"You were a very bad girl. What do you think, Mr. Lee? She came home and said that a—that a"—she gulped—"a strange man had stopped and spoken to her. Such a thing to say! And she didn't tell me who it was for ever so long."

He understood that he had been referred to as a "nigger." She deprecated her blunder to the younger woman with worried eyes, and the latter struck in hastily:

"I was just telling Mr. Lee what I want to do, mother. He thinks he might help me."

"Oh, now I'm sure that's very kind of him indeed! You see, Mr. Lee, it's not altogether nice for Ownie here, and of course having had a home of her own, she feels it more still. Well, dear, you do, it's no good denying it! If she had something to take her out of herself a little it would be so good for her in every way; and we always thought she would make money with her voice—it's a magnificent one, really."

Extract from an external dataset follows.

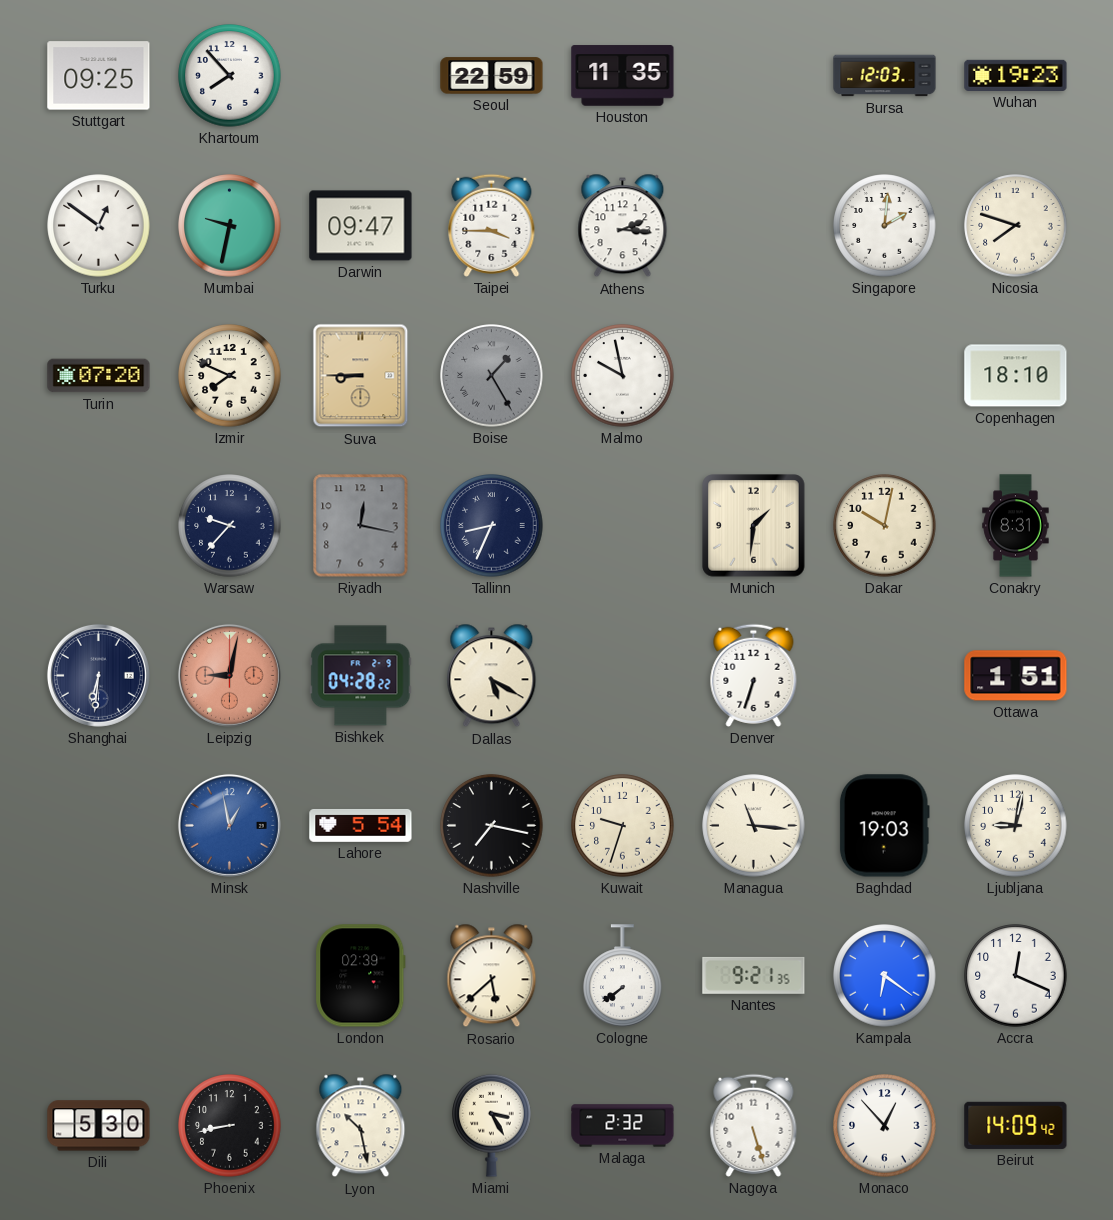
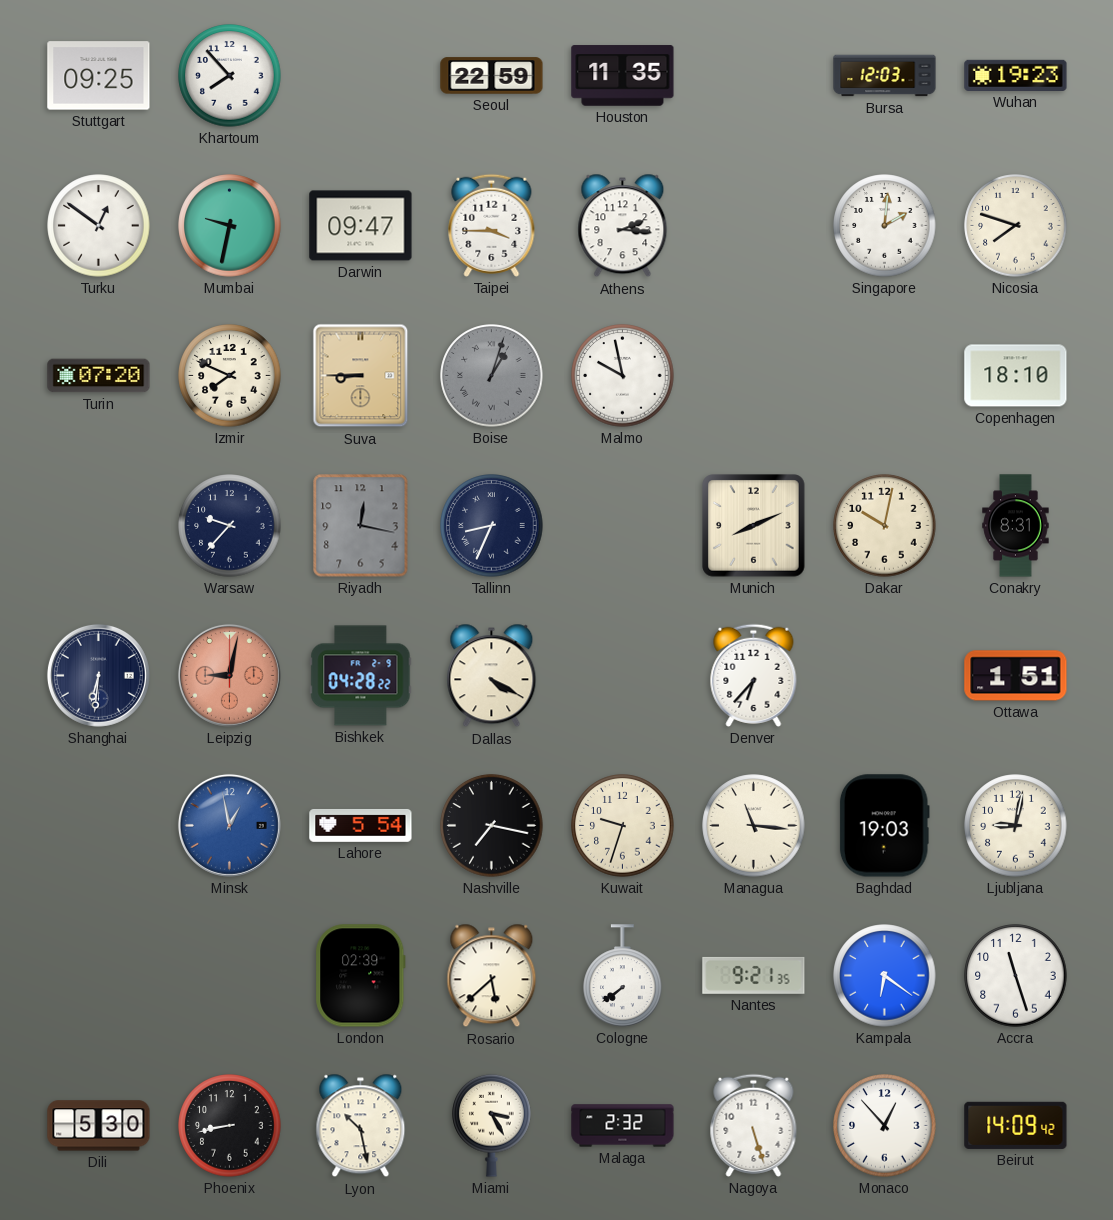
Boise: 1:25 -> 1:03
Munich: 1:31 -> 8:11
Dallas: 5:20 -> 4:20
Denver: 6:33 -> 6:37
Accra: 12:19 -> 11:27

Mrs. Harris shrugged her shoulders. "To talk about its being 'magnificent' in front of Mr. Lee is rather funny. But if I could make even a second-rate position," she went on, "I should be satisfied. I'd try for an engagement in a comic opera if I thought I could act, but I'm afraid I should be no good on the stage, and one has to start in such tiny parts. We had a lady staying with us who used to be in the profession, and she was telling us how hard the beginning was."

"And do you imagine that concert-engagements are to be had for the asking?" he said. "Good heavens! But of course you don't know anything about the musical world—how should you?"

"I don't imagine that they are to be had for the asking," she returned a shade tartly; "but if one can sing well enough, the platform must be easier for a woman like me than the stage, by all accounts."

"Accounts," he echoed, "whose accounts? I could give you accounts that would make your hair stand up. Do you know that professional singers, with very fine voices, come over from the Colonies to try to get an appearance here and find they can't do it? They eat up all the money that they've saved and go back beggared. They go back beaten and beggared. It is happening all the time. My dear girl, you couldn't make a living on the concert-stage under five years if you had the voice of an Angel."

"Not if I had bad luck, I daresay," she muttered.

"I tell you nobody can do it—it isn't to be done. It would take you five years to earn a bare living if you were a Miracle. The Americans and Australians try it for two or three and clear out with broken hearts and empty pockets. It's killing; they starve while they are struggling to be heard. I'll give you an example; a singer with a glorious voice came to England—I say it, 'glorious.' I won't mention his name, it wouldn't be fair; but, mind, this is a fact! He had worked hard in his own country—they believed in him there; they got up a benefit for him before he sailed. He had three thousand pounds when he landed—and he spent every penny trying to get a footing here and went home in despair.... Do you know that when I give a concert, even artists who are making a living go to my agent, and offer him twenty, twenty-five, thirty guineas to be allowed to sing at it?"